3年の契約期間を終え、妻子の待つ地球へ帰還する直前のサムは作業中事故を起こしてしまう。基地内の医療ベッドで目覚めたサムは、以来幻影に悩まされる。自分以外の人間は、ここにいるはずはないのに…。
サム役のサム・ロックウェルのほとんど一人芝居の演技が見事。
それに「2001宇宙の旅」のコンピューター・HALを反面教師にし、ロボット三原則に忠実な話し相手のロボット・ガーティが泣ける…。
(以下、ネタバレあり)
…低予算のため、舞台を月面基地内にし、登場人物も宇宙飛行士一人だけにしてる。
そういう制約の中で、主人公に一人二役をさせながら、うまく物語を作り上げていると思う。(一人二役の場面は、画面を半分にして、後でつなぐ昔の撮影方法のように見えるが、わざとそう見せているのであって、実は最新のコンピューター処理をしてるのはではないかとも思う)
サムが医療ベッドで目覚めてからの異常は…もしかしたら、事故にあったサムが、閉じ込められたまま見ている夢なのでは?と予想した。
死の間際の人間は、自分とそっくり分身を目撃するという。(これはドッペルガー現象といわれる)
最初はわざと、サムの見ている幻想のように思わせていたのでは?
終盤で、クローンだったと種明かしするけど、その後も三人のクローンの役割分担で、ほろっとさせる。
2番目のサムが事故で負傷し死にかけてる1番目を地球へ帰還させようとするのを、もう長くないと悟った1番目が死体として事故現場に戻ることを申し出て、2番目を帰還させ、これから目覚める3番目(死体役にするつもりだった)の命も助けるなど、はじめは対立していたのが、最後には同士として譲り合うところは泣けた。
サム役のサム・ロックウェルの一人二役の演技もうまい。
う~ん…、といった感じ。
全体を流れる雰囲気とかはすごく好きな感じで、途中まではかなり惹き込まれて観ていました。
それがクローンの件になって一気に興醒め、というか意味がわかりません。
・何故、ガーディーはあんなにサムに肩入れするのか?
・事故前、事故直前のあの幻覚はなに?
・1stサムがどんどん体調悪くなっていくのは何故?
・1stサムは抜けた歯を見てなにを悟ったの?
・2ndサムは何故1stサムを探しに行ったのか。
この辺が腑に落ちれば、かなり好きな作品になったかも知れません。
あ、後は終わり方がイマイチだったかなと。
過去の作品へのオマージュ的映画として観れば良かったのでしょうか?
わたしはSF映画は好きですが、マニアではありません…。
本格派SF映画として観れば良かったのでしょうか。
色々とレビューを観ていると月面での描写等、どうも本格派という感じでもなさそうです。

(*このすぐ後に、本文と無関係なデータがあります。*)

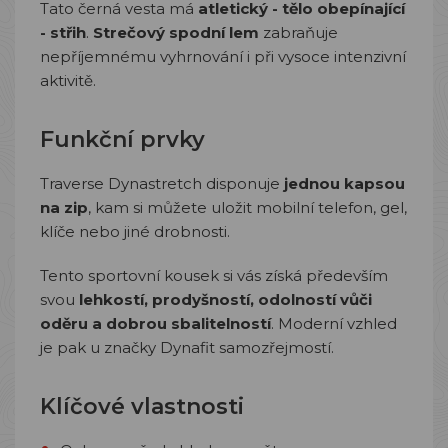
Tato černá vesta má
atletický - tělo obepínající
- střih
.
Strečový spodní lem
zabraňuje
nepříjemnému vyhrnování i při vysoce intenzivní
aktivitě.
Funkční prvky
Traverse Dynastretch disponuje
jednou kapsou
na zip
, kam si můžete uložit mobilní telefon, gel,
klíče nebo jiné drobnosti.
Tento sportovní kousek si vás získá především
svou
lehkostí, prodyšností, odolností vůči
oděru a dobrou sbalitelností
. Moderní vzhled
je pak u značky Dynafit samozřejmostí.
Klíčové vlastnosti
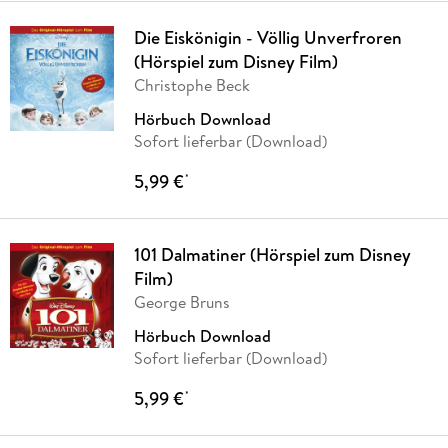
Die Eiskönigin - Völlig Unverfroren
(Hörspiel zum Disney Film)
Christophe Beck
Hörbuch Download
Sofort lieferbar (Download)
5,99 €
*
101 Dalmatiner (Hörspiel zum Disney
Film)
George Bruns
Hörbuch Download
Sofort lieferbar (Download)
5,99 €
*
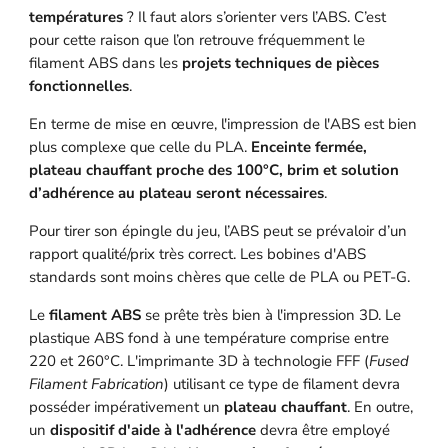
températures
? Il faut alors s’orienter vers l’ABS. C’est
pour cette raison que l’on retrouve fréquemment le
filament ABS dans les
projets techniques de pièces
fonctionnelles
.
En terme de mise en œuvre, l'impression de l'ABS est bien
plus complexe que celle du PLA.
Enceinte fermée,
plateau chauffant proche des 100°C, brim et solution
d’adhérence au plateau seront nécessaires
.
Pour tirer son épingle du jeu, l’ABS peut se prévaloir d’un
rapport qualité/prix très correct. Les bobines d'ABS
standards sont moins chères que celle de PLA ou PET-G.
Le
filament ABS
se prête très bien à l'impression 3D. Le
plastique ABS fond à une température comprise entre
220 et 260°C. L'imprimante 3D à technologie FFF (
Fused
Filament Fabrication
) utilisant ce type de filament devra
posséder impérativement un
plateau chauffant
. En outre,
un
dispositif d'aide à l'adhérence
devra être employé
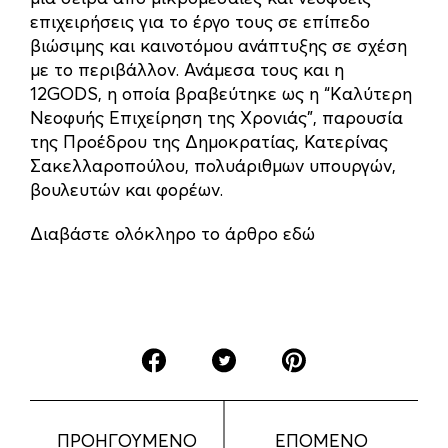
επιχειρήσεις για το έργο τους σε επίπεδο
βιώσιμης και καινοτόμου ανάπτυξης σε σχέση
με το περιβάλλον. Ανάμεσα τους και η
12GODS, η οποία βραβεύτηκε ως η “Kαλύτερη
Νεοφυής Επιχείρηση της Χρονιάς”, παρουσία
της Προέδρου της Δημοκρατίας, Κατερίνας
Σακελλαροπούλου, πολυάριθμων υπουργών,
βουλευτών και φορέων.
Διαβάστε ολόκληρο το άρθρο εδώ
ΠΡΟΗΓΟΥΜΕΝΟ
ΕΠΟΜΕΝΟ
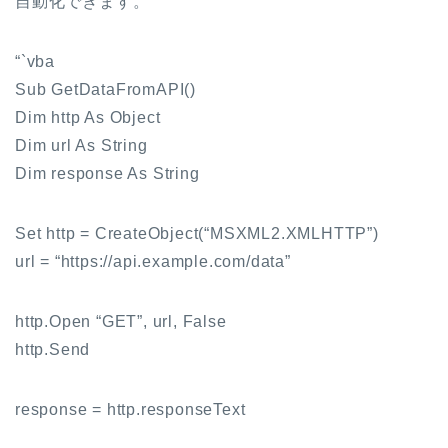
自動化できます。
“`vba
Sub GetDataFromAPI()
Dim http As Object
Dim url As String
Dim response As String
Set http = CreateObject(“MSXML2.XMLHTTP”)
url = “https://api.example.com/data”
http.Open “GET”, url, False
http.Send
response = http.responseText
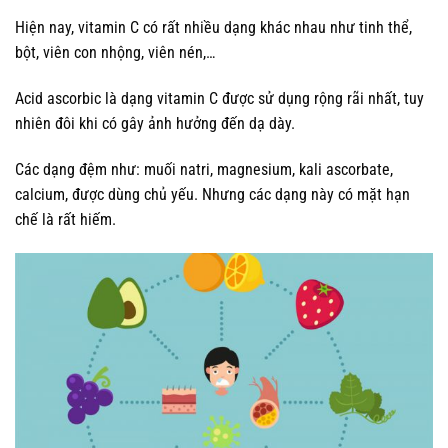
Hiện nay, vitamin C có rất nhiều dạng khác nhau như tinh thể,
bột, viên con nhộng, viên nén,…
Acid ascorbic là dạng vitamin C được sử dụng rộng rãi nhất, tuy
nhiên đôi khi có gây ảnh hưởng đến dạ dày.
Các dạng đệm như: muối natri, magnesium, kali ascorbate,
calcium, được dùng chủ yếu. Nhưng các dạng này có mặt hạn
chế là rất hiếm.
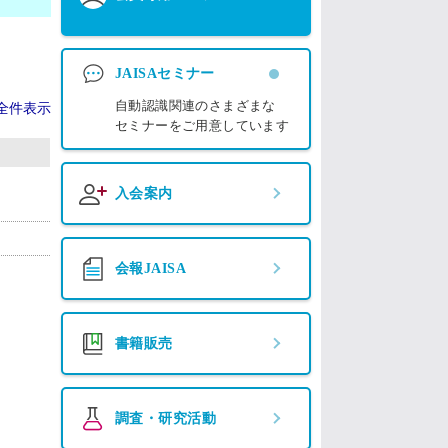
JAISAセミナー
自動認識関連のさまざまな
全件表示
セミナーをご用意しています
入会案内
会報JAISA
書籍販売
調査・研究活動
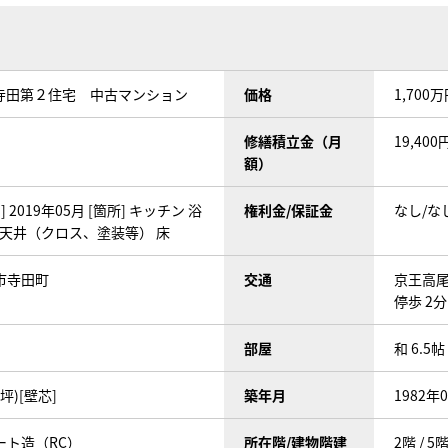
寺田第２住宅 中古マンション
価格
1,700
修繕積立金（月
19,400
額）
 2019年05月 [箇所] キッチン 浴
権利金/保証金
なし/な
、天井（クロス、塗装等） 床
市寺田町
交通
京王高尾
停歩 2分
部屋
和 6.5帖
9坪)[壁芯]
築年月
1982年
ート造（RC）
所在階/建物階建
2階 / 5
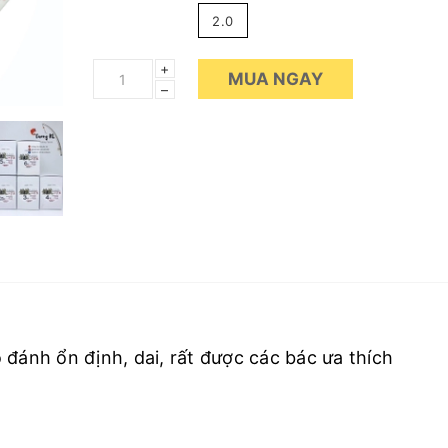
2.0
+
MUA NGAY
–
 đánh ổn định, dai, rất được các bác ưa thích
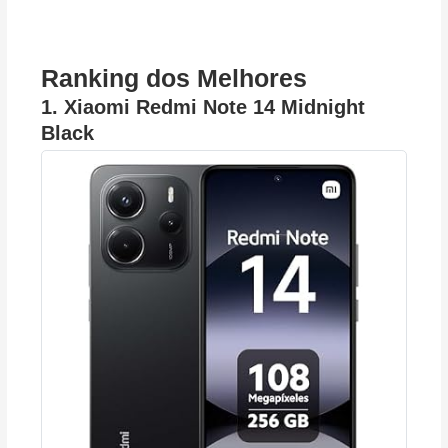
Ranking dos Melhores
1.
Xiaomi Redmi Note 14 Midnight
Black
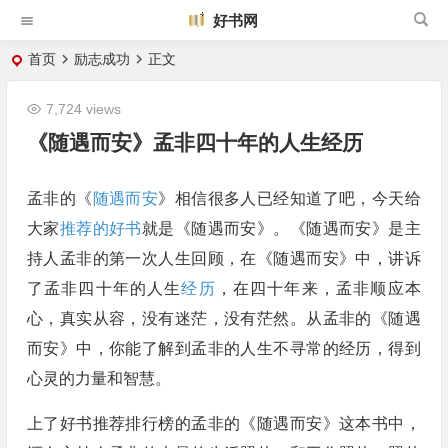
好书网
首页
励志成功
正文
7,724 views
《随遇而安》孟非四十年的人生经历
孟非的《
随遇而安
》相信很多人已经知道了吧，今天给
大家
推荐的好书
就是《随遇而安》。《随遇而安》是主
持人孟非的第一次人生回顾，在《随遇而安》中，讲诉
了孟非四十年的人生
经历
，在四十年来，孟非顺应本
心，真实从容，没有迷茫，没有茫然。从孟非的《随遇
而安》中，你能了解到孟非的人生不寻常的经历，得到
心灵的力量和智慧。
上了好书推荐排行榜的孟非的《随遇而安》这本书中，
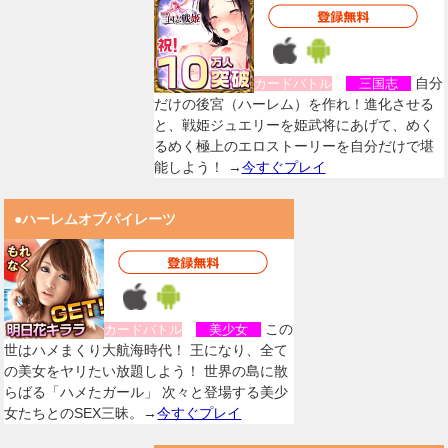
自分
カードバトル
三国志
だけの後宮（ハーレム）を作れ！進化させる
と、戦姫ジュエリーを姫武将にあげて、めく
るめく極上のエロストーリーを自分だけで堪
能しよう！ →
今すぐプレイ
●ハーレムオブパイレーツ
この
カードバトル
美少女
世はハメまくり大航海時代！ 王になり、全て
の美女をヤリたい放題しよう！ 世界の島に散
らばる「ハメたガール」 次々と登場する美少
女たちとのSEX三昧。→
今すぐプレイ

わたしは、このクローンの件で「プレステージ」を思い出してしまいました。
確かお父さん出てましたよね?
「地球に落ちて来た男」は観たことないです。
「銀河ヒッチハイクガイド」繋がり&監督の長編デビュー作繋がり(?)の「500日のサマー」がすごく良かったので、変な期待の仕方ですがかなり期待していただけに、なんだかガッカリです。
サム・ロックウェルは非常に良かったです。